Ahí va mi crítica a quienes creen que la arquitectura es solo hacer obras bonitas y no toman en cuenta la estructura; las estructuras son un factor muy importante y un arquitecto debe ser un profesional integral, que maneje arte y técnica; no es un diseñador de modas, aunque lo podría ser, ya que algunos diseñadores de ropa fueron antes arquitectos.

Peleo tanto la parte artística como la técnica. La arquitectura diseña espacios funcionales y esos espacios deben estar bien estructurados, con idea de donde irán las columnas, los claros aceptables y todo lo que tiene que ver con las instalaciones hidrosanitarias, eléctricas y especiales, como aire acondicionado, calefacción, sistemas de seguridad, domótica (edificios inteligentes), y la

energía y su optimización, como la energía solar fotovoltaica y los aislamientos de los muros y vidrios contra el frío, el calor, todos factores dignos de ser tomados en cuenta, por lo que no hay que pensar que se diseña un edificio y después se equipa con todo; esto no es posible, debe preverse desde el principio con las medidas de alturas, pasos de ductos, horizontales y verticales, etc.

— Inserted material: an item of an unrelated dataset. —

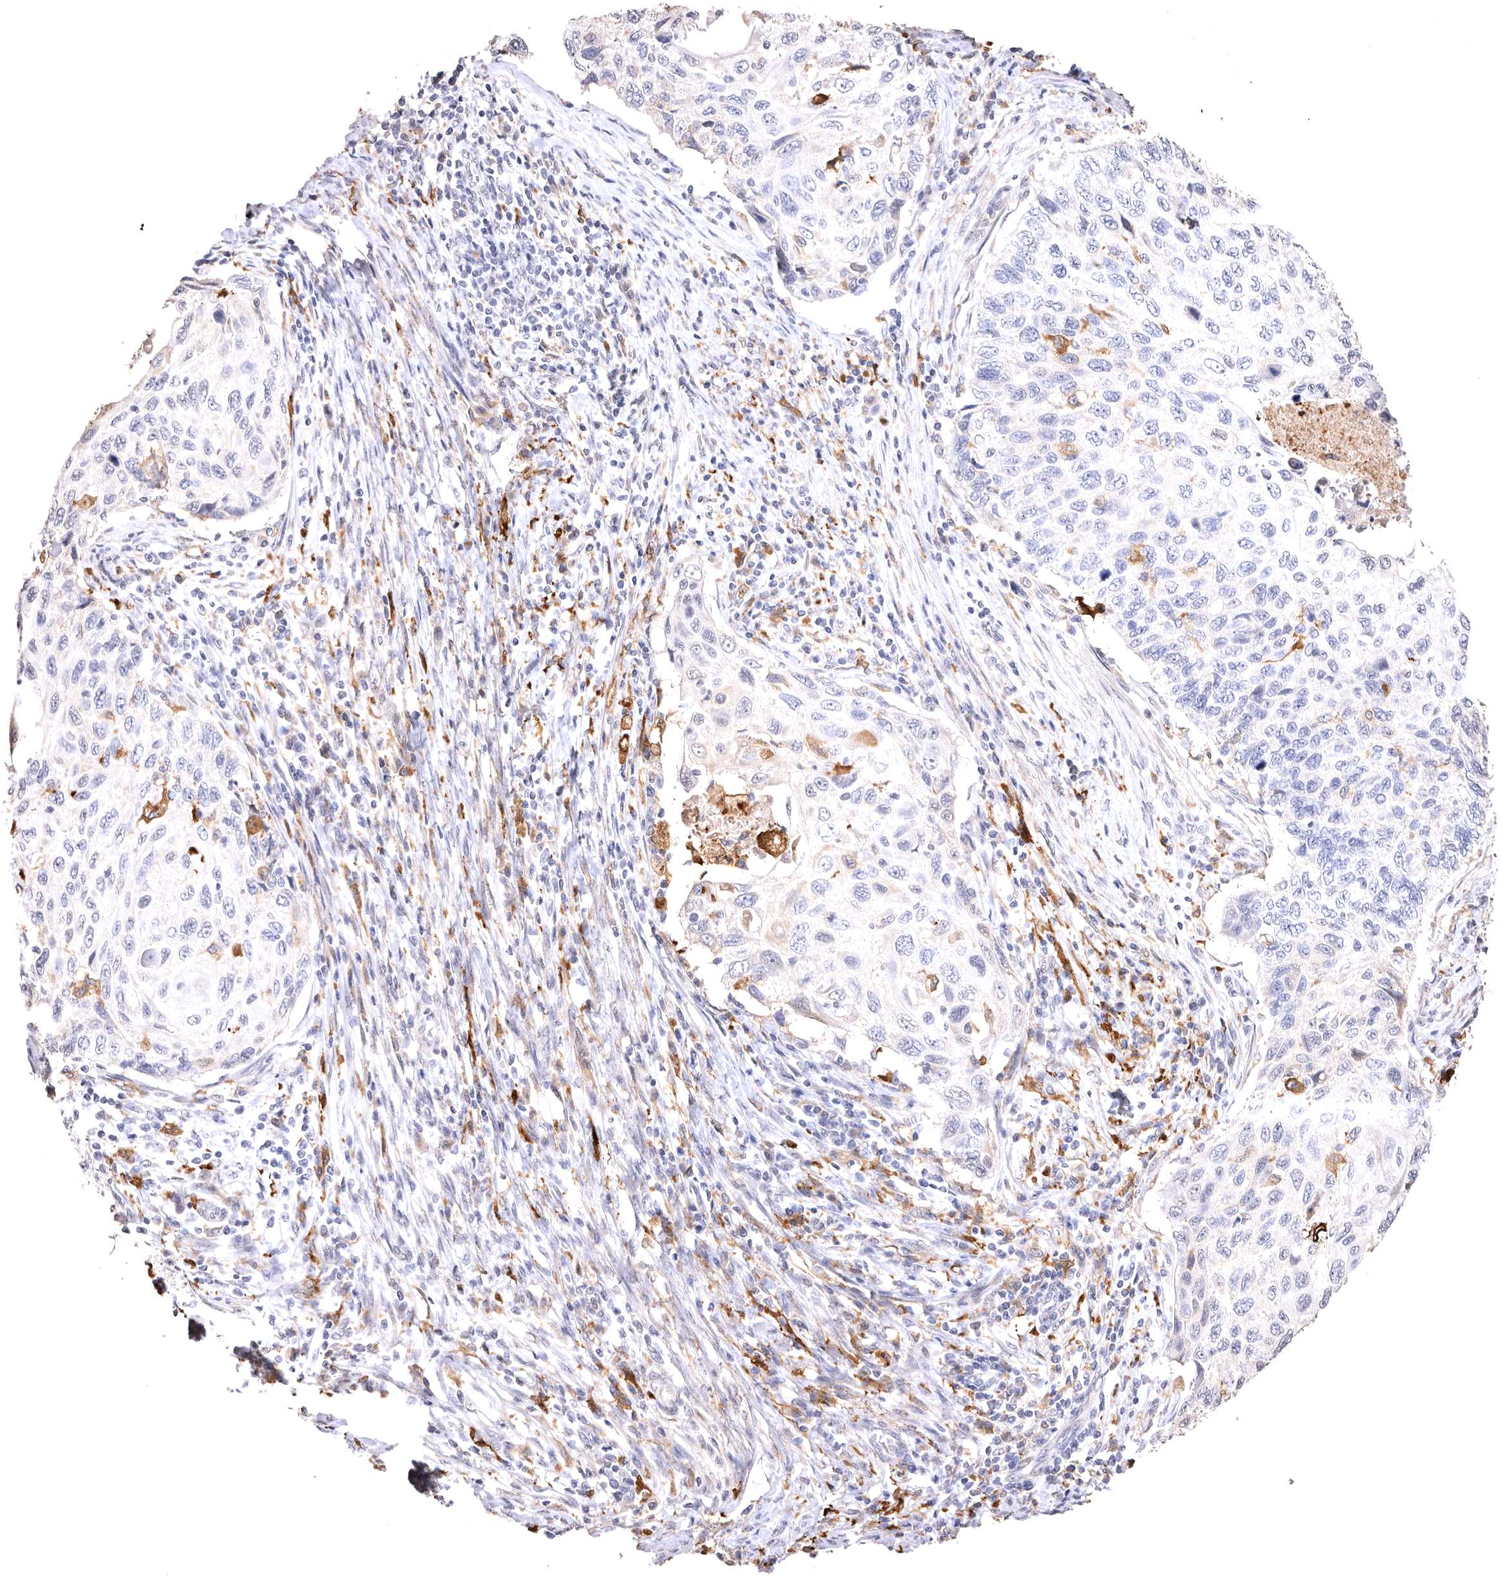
{"staining": {"intensity": "negative", "quantity": "none", "location": "none"}, "tissue": "cervical cancer", "cell_type": "Tumor cells", "image_type": "cancer", "snomed": [{"axis": "morphology", "description": "Squamous cell carcinoma, NOS"}, {"axis": "topography", "description": "Cervix"}], "caption": "The immunohistochemistry histopathology image has no significant staining in tumor cells of cervical cancer tissue. (DAB immunohistochemistry (IHC) with hematoxylin counter stain).", "gene": "VPS45", "patient": {"sex": "female", "age": 70}}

Todo esto y más, con la coordinación y asesoría de técnicos especializados para cada tipo de edificio, como puede ser en el diseño de un hotel, un hospital, o un teatro, por la acústica y la isóptica; afortunadamente no estamos solos, podemos solicitar la intervención de personas y/o contratistas especializados en cada campo y no hay que tener miedo a no saber de todo; lo que hay que tener en cuenta es que somos arquitectos coordinadores y acomodadores de todo lo que conlleva un edificio inteligente y más.